Print the lines below word for word, leaving out the pictures.

++++++++++++++++++++

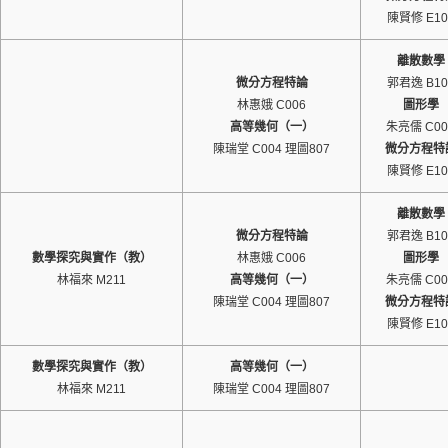
陳賢修 E10
離散數學
微分方程特論
郭君逸 B10
林惠娥 C006
圖形學
高等幾何（一）
朱亮儒 C00
陳瑞堂 C004 理圖807
微分方程特
陳賢修 E10
離散數學
微分方程特論
郭君逸 B10
數學探究與實作（教）
林惠娥 C006
圖形學
林福來 M211
高等幾何（一）
朱亮儒 C00
陳瑞堂 C004 理圖807
微分方程特
陳賢修 E10
數學探究與實作（教）
高等幾何（一）
林福來 M211
陳瑞堂 C004 理圖807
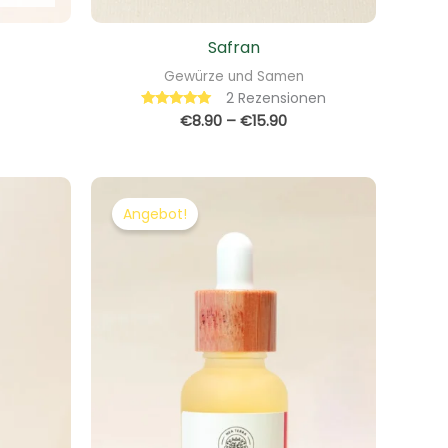
Safran
Gewürze und Samen
2
Rezensionen
€
8.90
–
€
15.90
Bewertet mit
5.00
von 5
icher
eller
Ursprünglicher
Aktueller
s
Preis
Preis
Angebot!
war:
ist:
90.
€34.90
€29.90.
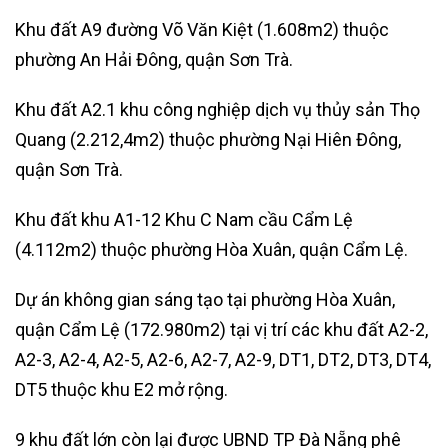
Khu đất A9 đường Võ Văn Kiệt (1.608m2) thuộc
phường An Hải Đông, quận Sơn Trà.
Khu đất A2.1 khu công nghiệp dịch vụ thủy sản Thọ
Quang (2.212,4m2) thuộc phường Nại Hiên Đông,
quận Sơn Trà.
Khu đất khu A1-12 Khu C Nam cầu Cẩm Lệ
(4.112m2) thuộc phường Hòa Xuân, quận Cẩm Lệ.
Dự án không gian sáng tạo tại phường Hòa Xuân,
quận Cẩm Lệ (172.980m2) tại vị trí các khu đất A2-2,
A2-3, A2-4, A2-5, A2-6, A2-7, A2-9, DT1, DT2, DT3, DT4,
DT5 thuộc khu E2 mở rộng.
9 khu đất lớn còn lại được UBND TP Đà Nẵng phê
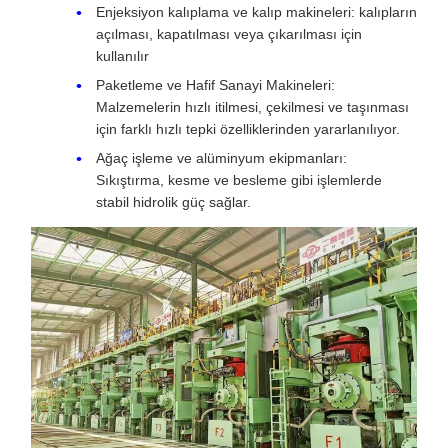
Enjeksiyon kalıplama ve kalıp makineleri: kalıpların
açılması, kapatılması veya çıkarılması için
kullanılır
Paketleme ve Hafif Sanayi Makineleri:
Malzemelerin hızlı itilmesi, çekilmesi ve taşınması
için farklı hızlı tepki özelliklerinden yararlanılıyor.
Ağaç işleme ve alüminyum ekipmanları:
Sıkıştırma, kesme ve besleme gibi işlemlerde
stabil hidrolik güç sağlar.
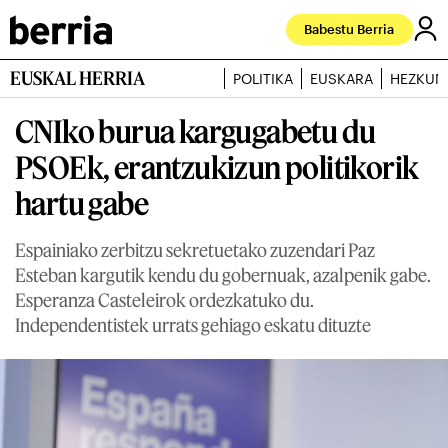
Babestu Berria
EUSKAL HERRIA
POLITIKA
EUSKARA
HEZKUN
CNIko burua kargugabetu du
PSOEk, erantzukizun politikorik
hartu gabe
Espainiako zerbitzu sekretuetako zuzendari Paz
Esteban kargutik kendu du gobernuak, azalpenik gabe.
Esperanza Casteleirok ordezkatuko du.
Independentistek urrats gehiago eskatu dituzte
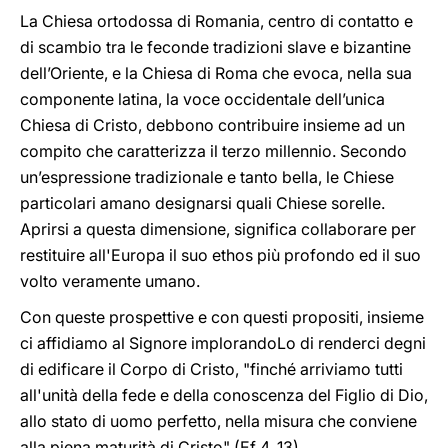
La Chiesa ortodossa di Romania, centro di contatto e
di scambio tra le feconde tradizioni slave e bizantine
dell’Oriente, e la Chiesa di Roma che evoca, nella sua
componente latina, la voce occidentale dell’unica
Chiesa di Cristo, debbono contribuire insieme ad un
compito che caratterizza il terzo millennio. Secondo
un’espressione tradizionale e tanto bella, le Chiese
particolari amano designarsi quali Chiese sorelle.
Aprirsi a questa dimensione, significa collaborare per
restituire all'Europa il suo ethos più profondo ed il suo
volto veramente umano.
Con queste prospettive e con questi propositi, insieme
ci affidiamo al Signore implorandoLo di renderci degni
di edificare il Corpo di Cristo, "finché arriviamo tutti
all'unità della fede e della conoscenza del Figlio di Dio,
allo stato di uomo perfetto, nella misura che conviene
alla piena maturità di Cristo" (Ef 4, 13).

++++++++++++++++++++

▶ [Exercise result]
陳賢修 E10
離散數學
微分方程特論
郭君逸 B10
林惠娥 C006
圖形學
高等幾何（一）
朱亮儒 C00
陳瑞堂 C004 理圖807
微分方程特
陳賢修 E10
離散數學
微分方程特論
郭君逸 B10
數學探究與實作（教）
林惠娥 C006
圖形學
林福來 M211
高等幾何（一）
朱亮儒 C00
陳瑞堂 C004 理圖807
微分方程特
陳賢修 E10
數學探究與實作（教）
高等幾何（一）
林福來 M211
陳瑞堂 C004 理圖807
Safran
Gewürze und Samen
2
Rezensionen
€
8.90
–
€
15.90
Bewertet mit
5.00
von 5
icher
eller
Ursprünglicher
Aktueller
s
Preis
Preis
Angebot!
war:
ist:
90.
€34.90
€29.90.
Khu đất A9 đường Võ Văn Kiệt (1.608m2) thuộc
phường An Hải Đông, quận Sơn Trà.
Khu đất A2.1 khu công nghiệp dịch vụ thủy sản Thọ
Quang (2.212,4m2) thuộc phường Nại Hiên Đông,
quận Sơn Trà.
Khu đất khu A1-12 Khu C Nam cầu Cẩm Lệ
(4.112m2) thuộc phường Hòa Xuân, quận Cẩm Lệ.
Dự án không gian sáng tạo tại phường Hòa Xuân,
quận Cẩm Lệ (172.980m2) tại vị trí các khu đất A2-2,
A2-3, A2-4, A2-5, A2-6, A2-7, A2-9, DT1, DT2, DT3, DT4,
DT5 thuộc khu E2 mở rộng.
9 khu đất lớn còn lại được UBND TP Đà Nẵng phê
Enjeksiyon kalıplama ve kalıp makineleri: kalıpların
açılması, kapatılması veya çıkarılması için
kullanılır
Paketleme ve Hafif Sanayi Makineleri:
Malzemelerin hızlı itilmesi, çekilmesi ve taşınması
için farklı hızlı tepki özelliklerinden yararlanılıyor.
Ağaç işleme ve alüminyum ekipmanları:
Sıkıştırma, kesme ve besleme gibi işlemlerde
stabil hidrolik güç sağlar.
Babestu Berria
EUSKAL HERRIA
POLITIKA
EUSKARA
HEZKUN
CNIko burua kargugabetu du
PSOEk, erantzukizun politikorik
hartu gabe
Espainiako zerbitzu sekretuetako zuzendari Paz
Esteban kargutik kendu du gobernuak, azalpenik gabe.
Esperanza Casteleirok ordezkatuko du.
Independentistek urrats gehiago eskatu dituzte
La Chiesa ortodossa di Romania, centro di contatto e
di scambio tra le feconde tradizioni slave e bizantine
dell’Oriente, e la Chiesa di Roma che evoca, nella sua
componente latina, la voce occidentale dell’unica
Chiesa di Cristo, debbono contribuire insieme ad un
compito che caratterizza il terzo millennio. Secondo
un’espressione tradizionale e tanto bella, le Chiese
particolari amano designarsi quali Chiese sorelle.
Aprirsi a questa dimensione, significa collaborare per
restituire all'Europa il suo ethos più profondo ed il suo
volto veramente umano.
Con queste prospettive e con questi propositi, insieme
ci affidiamo al Signore implorandoLo di renderci degni
di edificare il Corpo di Cristo, "finché arriviamo tutti
all'unità della fede e della conoscenza del Figlio di Dio,
allo stato di uomo perfetto, nella misura che conviene
alla piena maturità di Cristo" (Ef 4, 13).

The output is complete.